A phosphoprotein p53, which is encoded by a gene located on chromosome 17p, suppresses transformation in its wild-type state. While in its mutant state, p53 acts as a dominant oncogene. p53 functions in DNA binding and transcription activation. Mutations of p53 have been found in many human cancers including colon, breast, brain and lung cancer cells. (Birrer, et al., Cancer Res.(suppl) 1992, 52:2658s-2664s). In NSCLC cell lines, p53 mutations have been found at a rate of up to 74%. (Mitsudomi, et al., "p53 gene mutations in non-small-cell lung cancer cell lines and their correlation with the presence of ras mutations and clinical features," Oncogene 1992; 7:171-180).
Despite all of the advances made in the area of lung cancer, medical and surgical intervention has resulted in little change in the 5-year survival rate for lung cancer patients.
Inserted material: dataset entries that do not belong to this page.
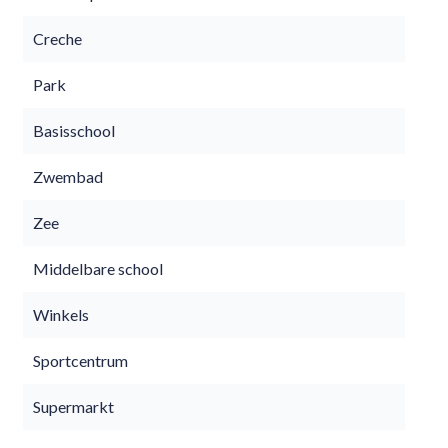
Creche
Park
Basisschool
Zwembad
Zee
Middelbare school
Winkels
Sportcentrum
Supermarkt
Early detection holds the greatest hope for successful intervention. There remains a need for a practical method to diagnose lung cancer as close to its inception as possible. In order for early detection to be feasible, it is important that specific markers be found and their sequences elucidated.
A lung cancer marker antigen, specific for NSCLC, has now been found, sequenced, and cloned. The antigen is useful in methods for detection of non-small cell lung cancer and for potential production of antibodies and probes for treatment compositions.